また、社員自身も自己理解を深めながらキャリアを考えられるため、企業側の期待と本人の志向のズレを減らしやすくなります。自己理解を軸にすると、採用から育成・定着まで、次のような流れをつくりやすくなります。

  • 採用時に、自社で活躍しやすい人材像を明確にする
  • 入社後に、本人の強みや価値観を把握する
  • 特性に合わせた育成や配置を行う
  • 上司との対話を通じて成長の方向性を確認する
  • 納得感を持って働ける状態をつくる

このように、自己理解は単発の研修で終わるものではありません。採用から育成、定着までをつなぐ軸として機能します。その結果、場当たり的な人材育成ではなく、社員一人ひとりの特性を活かした戦略的な人材育成が実現しやすくなります。

まとめ

人材育成において、これまで多くの企業がスキル研修や知識習得に注力してきました。しかし、働き方や価値観が多様化する中で、それだけでは社員の定着や活躍につながりにくくなっています。
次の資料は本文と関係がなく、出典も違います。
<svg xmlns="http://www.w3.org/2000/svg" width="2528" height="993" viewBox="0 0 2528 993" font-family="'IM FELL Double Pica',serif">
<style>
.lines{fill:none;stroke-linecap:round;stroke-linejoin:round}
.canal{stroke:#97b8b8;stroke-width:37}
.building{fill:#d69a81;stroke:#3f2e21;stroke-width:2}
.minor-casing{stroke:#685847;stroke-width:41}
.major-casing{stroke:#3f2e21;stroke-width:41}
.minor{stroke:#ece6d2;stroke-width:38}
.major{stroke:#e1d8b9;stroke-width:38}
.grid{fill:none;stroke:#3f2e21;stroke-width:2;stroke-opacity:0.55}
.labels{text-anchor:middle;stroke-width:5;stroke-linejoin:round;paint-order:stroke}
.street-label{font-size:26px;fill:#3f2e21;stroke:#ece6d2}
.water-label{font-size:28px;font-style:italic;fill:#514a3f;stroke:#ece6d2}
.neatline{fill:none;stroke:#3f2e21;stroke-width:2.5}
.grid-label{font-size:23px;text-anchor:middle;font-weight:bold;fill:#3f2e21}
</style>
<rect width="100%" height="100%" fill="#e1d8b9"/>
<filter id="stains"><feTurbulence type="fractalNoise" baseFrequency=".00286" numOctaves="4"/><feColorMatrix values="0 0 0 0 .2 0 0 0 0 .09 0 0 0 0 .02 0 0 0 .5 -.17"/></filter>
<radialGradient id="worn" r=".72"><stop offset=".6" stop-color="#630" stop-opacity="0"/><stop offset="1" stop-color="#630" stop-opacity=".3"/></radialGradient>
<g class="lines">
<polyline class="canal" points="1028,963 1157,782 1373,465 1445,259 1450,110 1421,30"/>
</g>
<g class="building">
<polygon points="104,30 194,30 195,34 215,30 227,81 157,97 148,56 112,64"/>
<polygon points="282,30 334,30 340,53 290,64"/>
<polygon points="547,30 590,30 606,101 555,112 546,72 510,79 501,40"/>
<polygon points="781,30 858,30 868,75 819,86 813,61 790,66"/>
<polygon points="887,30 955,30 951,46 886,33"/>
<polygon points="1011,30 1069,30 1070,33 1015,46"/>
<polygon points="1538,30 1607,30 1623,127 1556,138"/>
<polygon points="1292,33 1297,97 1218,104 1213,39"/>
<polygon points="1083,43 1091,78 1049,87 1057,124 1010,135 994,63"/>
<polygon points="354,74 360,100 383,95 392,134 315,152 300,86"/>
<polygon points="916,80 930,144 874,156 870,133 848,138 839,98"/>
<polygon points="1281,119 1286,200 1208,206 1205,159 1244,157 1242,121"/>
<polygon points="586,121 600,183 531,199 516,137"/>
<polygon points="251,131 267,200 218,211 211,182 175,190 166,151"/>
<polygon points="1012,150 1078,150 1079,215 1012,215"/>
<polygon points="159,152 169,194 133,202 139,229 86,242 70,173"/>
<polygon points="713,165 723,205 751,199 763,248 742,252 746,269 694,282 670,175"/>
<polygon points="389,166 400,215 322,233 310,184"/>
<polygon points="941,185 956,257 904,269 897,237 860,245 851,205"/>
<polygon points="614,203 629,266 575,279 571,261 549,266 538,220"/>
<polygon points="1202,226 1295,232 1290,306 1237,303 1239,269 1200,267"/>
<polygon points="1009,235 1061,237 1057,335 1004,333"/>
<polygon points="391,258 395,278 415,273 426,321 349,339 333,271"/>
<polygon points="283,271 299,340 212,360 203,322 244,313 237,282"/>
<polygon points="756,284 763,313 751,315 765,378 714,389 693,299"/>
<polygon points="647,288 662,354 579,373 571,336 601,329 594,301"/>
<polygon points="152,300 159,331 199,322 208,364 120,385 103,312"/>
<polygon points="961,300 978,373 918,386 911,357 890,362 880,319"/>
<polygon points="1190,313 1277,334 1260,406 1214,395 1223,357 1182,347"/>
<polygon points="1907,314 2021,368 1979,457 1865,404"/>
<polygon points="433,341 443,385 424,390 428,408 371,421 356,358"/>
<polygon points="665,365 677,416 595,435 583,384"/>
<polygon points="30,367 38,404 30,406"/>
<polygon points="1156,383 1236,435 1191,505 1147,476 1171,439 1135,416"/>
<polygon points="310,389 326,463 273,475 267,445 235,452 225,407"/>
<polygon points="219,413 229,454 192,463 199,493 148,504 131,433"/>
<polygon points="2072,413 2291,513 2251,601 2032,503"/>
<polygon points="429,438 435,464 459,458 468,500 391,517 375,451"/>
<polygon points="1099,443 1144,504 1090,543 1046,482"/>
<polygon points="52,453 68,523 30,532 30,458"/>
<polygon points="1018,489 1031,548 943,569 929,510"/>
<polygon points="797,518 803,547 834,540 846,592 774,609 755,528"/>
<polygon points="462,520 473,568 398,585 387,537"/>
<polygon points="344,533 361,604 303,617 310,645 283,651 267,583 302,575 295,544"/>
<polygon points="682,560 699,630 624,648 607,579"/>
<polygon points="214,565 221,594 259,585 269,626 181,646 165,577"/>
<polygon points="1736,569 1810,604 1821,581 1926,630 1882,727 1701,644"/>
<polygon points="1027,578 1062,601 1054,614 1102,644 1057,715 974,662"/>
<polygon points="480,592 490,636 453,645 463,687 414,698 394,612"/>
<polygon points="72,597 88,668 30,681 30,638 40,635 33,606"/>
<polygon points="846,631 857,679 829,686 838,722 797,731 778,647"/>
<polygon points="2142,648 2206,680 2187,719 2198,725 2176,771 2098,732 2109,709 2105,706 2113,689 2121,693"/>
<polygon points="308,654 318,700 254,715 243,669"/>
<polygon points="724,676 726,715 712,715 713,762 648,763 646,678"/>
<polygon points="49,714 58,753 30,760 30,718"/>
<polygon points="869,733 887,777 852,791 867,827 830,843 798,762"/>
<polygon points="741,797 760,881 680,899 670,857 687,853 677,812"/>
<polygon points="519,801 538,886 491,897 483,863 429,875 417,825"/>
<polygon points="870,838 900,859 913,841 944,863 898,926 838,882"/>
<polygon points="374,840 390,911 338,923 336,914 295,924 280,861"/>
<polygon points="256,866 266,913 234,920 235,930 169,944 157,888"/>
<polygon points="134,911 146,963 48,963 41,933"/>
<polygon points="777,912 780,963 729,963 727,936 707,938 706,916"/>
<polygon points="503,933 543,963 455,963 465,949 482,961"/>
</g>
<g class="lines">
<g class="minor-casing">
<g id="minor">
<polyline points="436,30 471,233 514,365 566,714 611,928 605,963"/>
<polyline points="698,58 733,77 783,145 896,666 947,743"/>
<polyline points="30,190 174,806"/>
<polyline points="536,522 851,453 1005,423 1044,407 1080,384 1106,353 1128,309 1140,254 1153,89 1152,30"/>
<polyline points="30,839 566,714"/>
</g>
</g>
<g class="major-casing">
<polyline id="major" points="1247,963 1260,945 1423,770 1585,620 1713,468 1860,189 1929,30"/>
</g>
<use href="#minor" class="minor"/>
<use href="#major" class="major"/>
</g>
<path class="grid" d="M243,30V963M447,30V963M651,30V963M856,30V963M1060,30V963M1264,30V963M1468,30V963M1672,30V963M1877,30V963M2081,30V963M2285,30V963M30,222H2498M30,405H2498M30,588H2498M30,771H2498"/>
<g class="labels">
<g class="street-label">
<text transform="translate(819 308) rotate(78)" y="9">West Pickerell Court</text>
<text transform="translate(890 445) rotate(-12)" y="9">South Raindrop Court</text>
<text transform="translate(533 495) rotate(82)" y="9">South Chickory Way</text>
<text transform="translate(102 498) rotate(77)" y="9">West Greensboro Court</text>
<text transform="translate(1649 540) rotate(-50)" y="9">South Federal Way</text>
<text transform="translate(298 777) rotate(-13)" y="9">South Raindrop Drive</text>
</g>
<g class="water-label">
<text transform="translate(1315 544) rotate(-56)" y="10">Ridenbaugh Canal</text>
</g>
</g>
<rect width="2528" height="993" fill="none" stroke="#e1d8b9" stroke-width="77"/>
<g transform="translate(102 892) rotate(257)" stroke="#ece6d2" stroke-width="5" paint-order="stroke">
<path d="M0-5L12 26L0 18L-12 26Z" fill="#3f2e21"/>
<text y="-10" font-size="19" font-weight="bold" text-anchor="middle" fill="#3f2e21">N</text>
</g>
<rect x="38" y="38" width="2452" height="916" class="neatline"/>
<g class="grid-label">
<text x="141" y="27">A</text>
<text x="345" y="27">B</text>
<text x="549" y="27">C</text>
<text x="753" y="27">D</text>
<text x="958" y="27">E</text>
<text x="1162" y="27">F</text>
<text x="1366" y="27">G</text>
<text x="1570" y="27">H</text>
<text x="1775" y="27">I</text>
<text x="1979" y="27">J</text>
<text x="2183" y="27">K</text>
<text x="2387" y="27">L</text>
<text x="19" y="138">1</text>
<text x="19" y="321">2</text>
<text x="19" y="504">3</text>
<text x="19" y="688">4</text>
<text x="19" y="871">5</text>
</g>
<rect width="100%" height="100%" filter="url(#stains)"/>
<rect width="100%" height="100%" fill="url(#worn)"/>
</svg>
その背景にあるのが、「自分は何を大切にしているのか」「どのような場面で力を発揮できるのか」といった自己理解の不足です。自己理解が曖昧なままでは、どれだけスキルを身につけても、それを実務で活かし、主体的な行動につなげていくことは難しくなります。

一方で、自分自身の価値観や強み、思考や行動の傾向を理解できている状態では、仕事への意味づけがしやすくなり、成長の方向性も明確になります。その結果、主体的な行動やキャリア自律、上司との建設的な対話にもつながりやすくなります。

また、企業にとっても、自己理解は社員一人ひとりの特性を活かした配置や育成、離職防止、エンゲージメント向上を支える重要な要素です。採用から育成、定着までを一貫して考えるうえでも、自己理解は人材育成の土台として機能します。

本記事で紹介したように、自己理解研修は単なる自己分析の機会ではありません。社員が自分自身を理解し、学んだスキルを仕事で活かせる状態をつくるための育成施策です。

これからの人材育成では、スキルを「教える」だけでなく、そのスキルを「活かすための前提」を整えることが求められます。社員の主体性や定着、組織全体の成長につなげるためにも、自己理解を起点とした育成の仕組みを取り入れていくことが重要です。